A Franklin County jury had initially set the award, plus another $20 million in compensatory damages, to be split evenly among the families.

In a 2011 trial, the families claimed that their loved ones died in a plane crash caused by a crack in a substandard turbine blade manufactured by Doncasters Inc.

In stripping the punitive damages from the total award, however, the trial judge said there was no evidence Doncasters had actual knowledge of the defect in the part blamed in the crash.

A panel of the Eastern District for the Missouri Court of Appeals affirmed, but vacated that decision in favor of an en banc rehearing.

On Tuesday, a nine-judge majority reinstated the punitive damages award. The court also affirmed the rest of the verdict challenged by Doncasters and denied the airplane parts manufacturer's request for a new trial.

In determining whether to award punitive damages, the court said the plaintiffs must prove that the defendant had knowledge of the defect and showed complete indifference and conscious disregard for others' safety.

On this point, "Doncasters' corporate representative testified and agreed that the failure of a CT-blade in-flight has a high likelihood of causing serious injury or death to passengers due to the potential of the crash," Judge Glenn Norton wrote for the majority. "He also agreed that, within the aviation industry, a company that sells a product which it knows to be defective is acting recklessly.

"Viewing this evidence and the reasonable inferences drawn therefrom in the light most favorable to the verdict, we find that plaintiffs presented sufficient evidence from which a reasonable juror could find, with convincing clarity, that Doncasters showed a complete indifference to or conscious disregard for the safety of others," Norton added.

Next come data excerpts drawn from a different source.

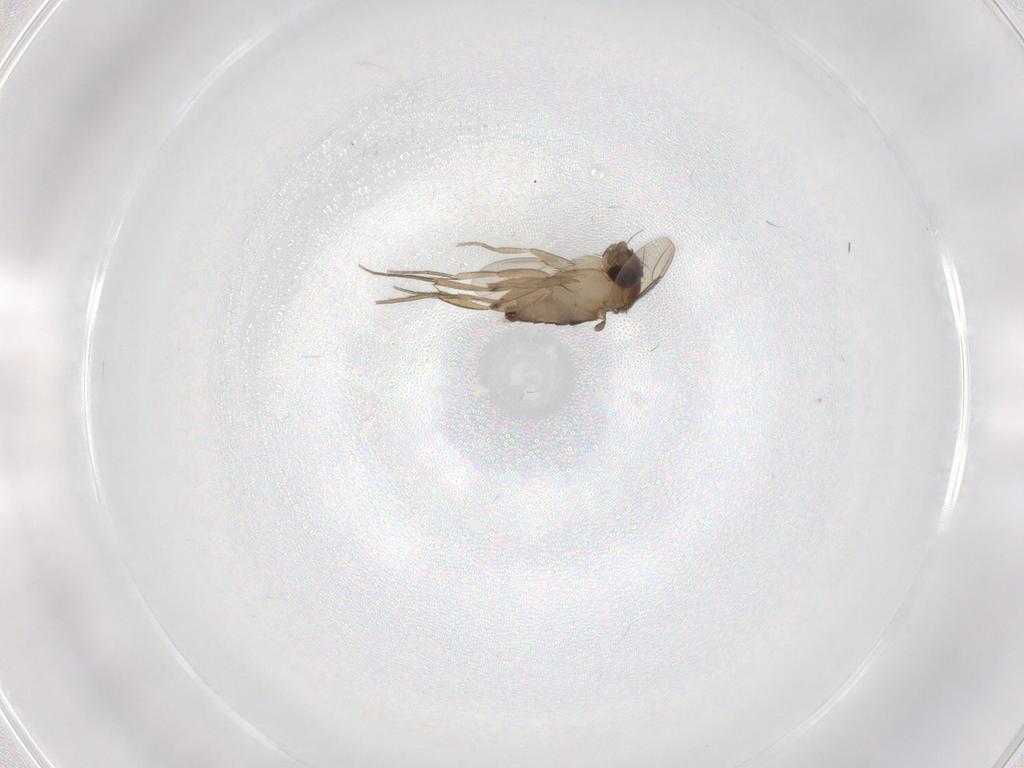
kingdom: Animalia
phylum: Arthropoda
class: Insecta
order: Diptera
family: Phoridae
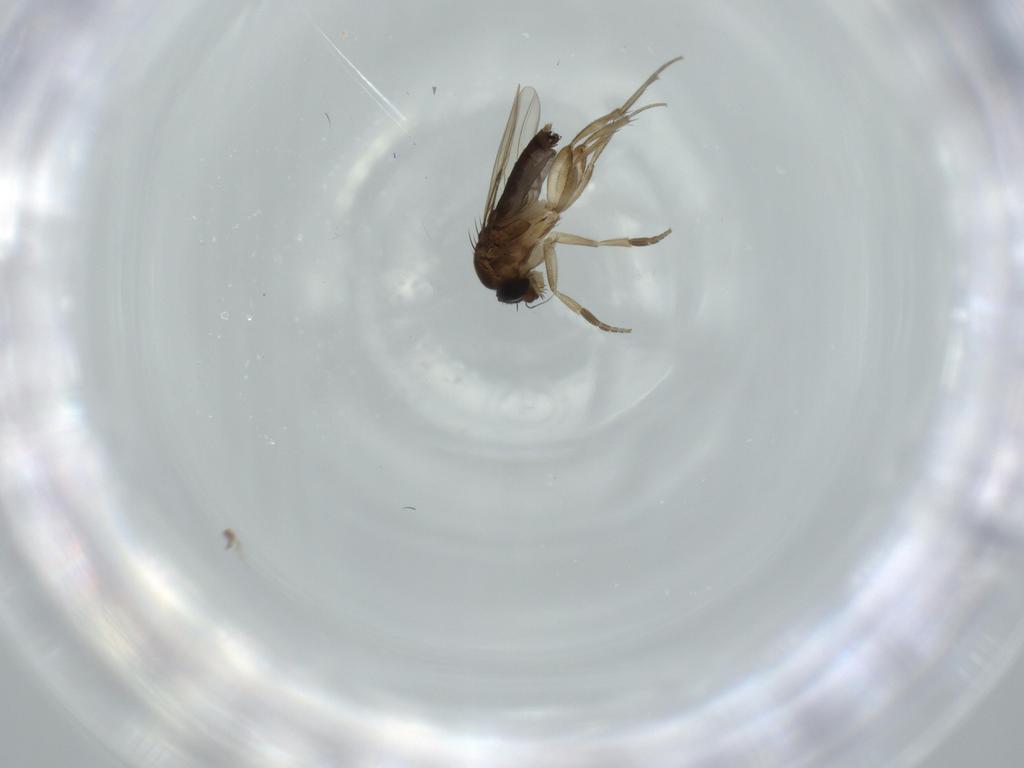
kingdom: Animalia
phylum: Arthropoda
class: Insecta
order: Diptera
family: Phoridae
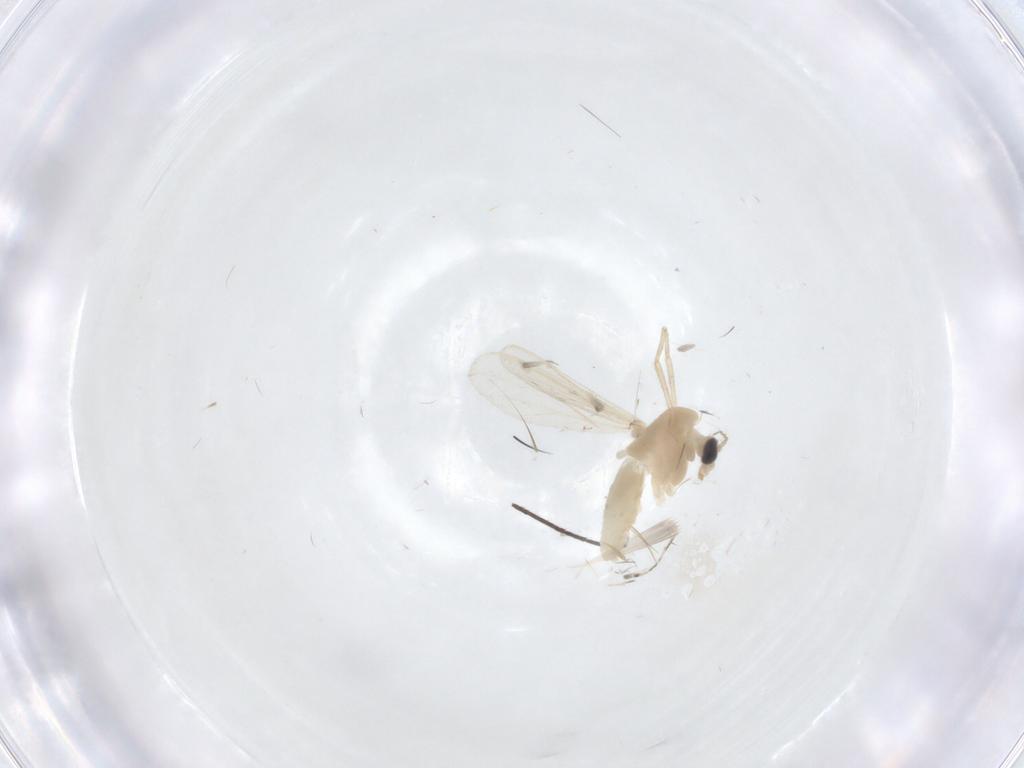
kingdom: Animalia
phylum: Arthropoda
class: Insecta
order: Diptera
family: Chironomidae
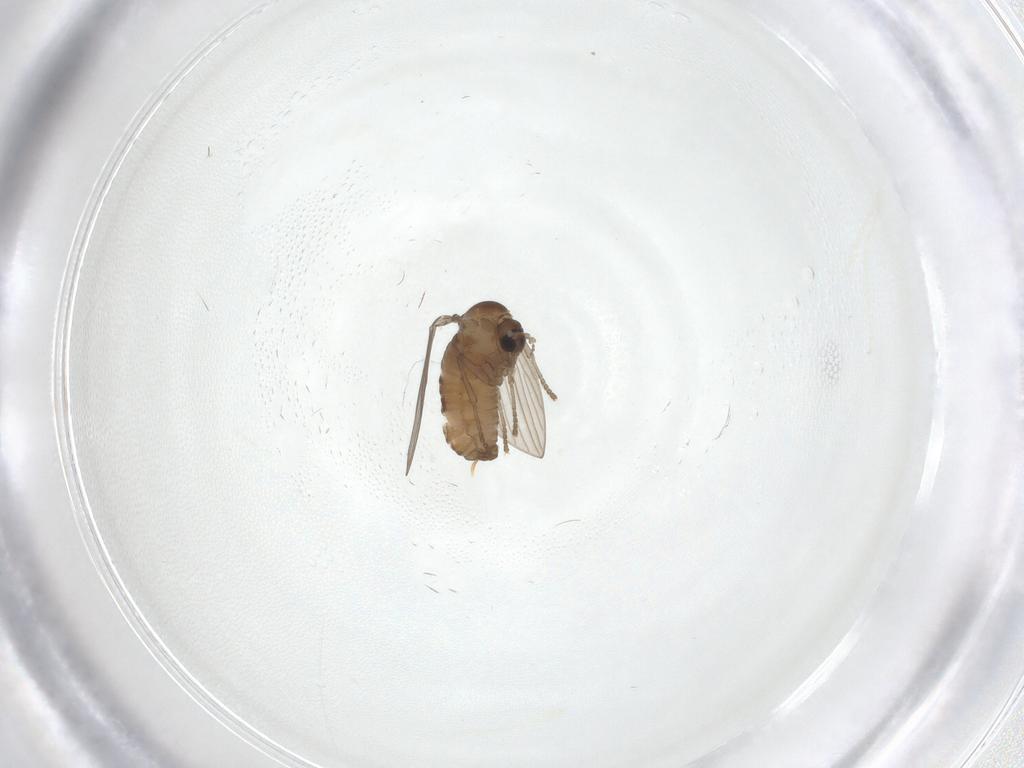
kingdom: Animalia
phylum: Arthropoda
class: Insecta
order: Diptera
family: Psychodidae
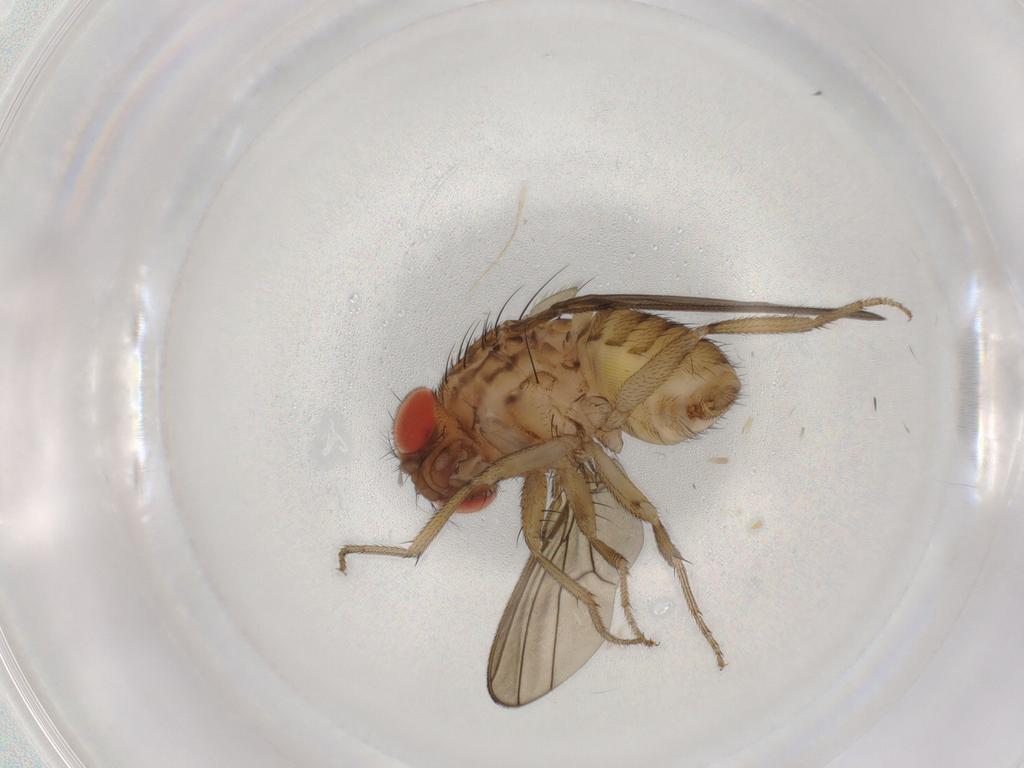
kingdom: Animalia
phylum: Arthropoda
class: Insecta
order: Diptera
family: Drosophilidae
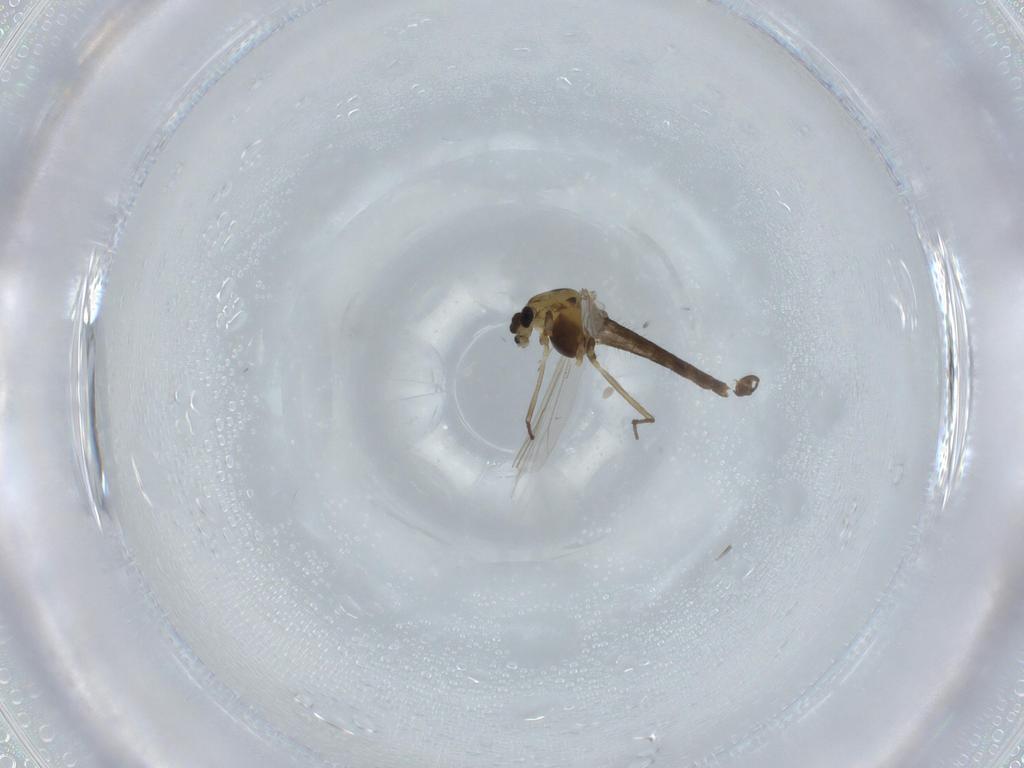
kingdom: Animalia
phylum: Arthropoda
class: Insecta
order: Diptera
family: Chironomidae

Judge Clifford Ahrens dissented on behalf of two of his colleagues.

"I concur with the majority in affirming the trial court's judgment awarding compensatory damages," Ahrens wrote. "However, I dissent in regard to plaintiffs' cross-appeal on punitive damages. In my view, the record does not contain sufficient clear and convincing evidence from which a reasonable juror could conclude that, at the time of sale in 1996, Doncasters had actual knowledge of the specific defect on which the compensatory award is based."

Six people died in the July 29, 2006, crash, but one of the victim's families did not participate in the lawsuit at issue here.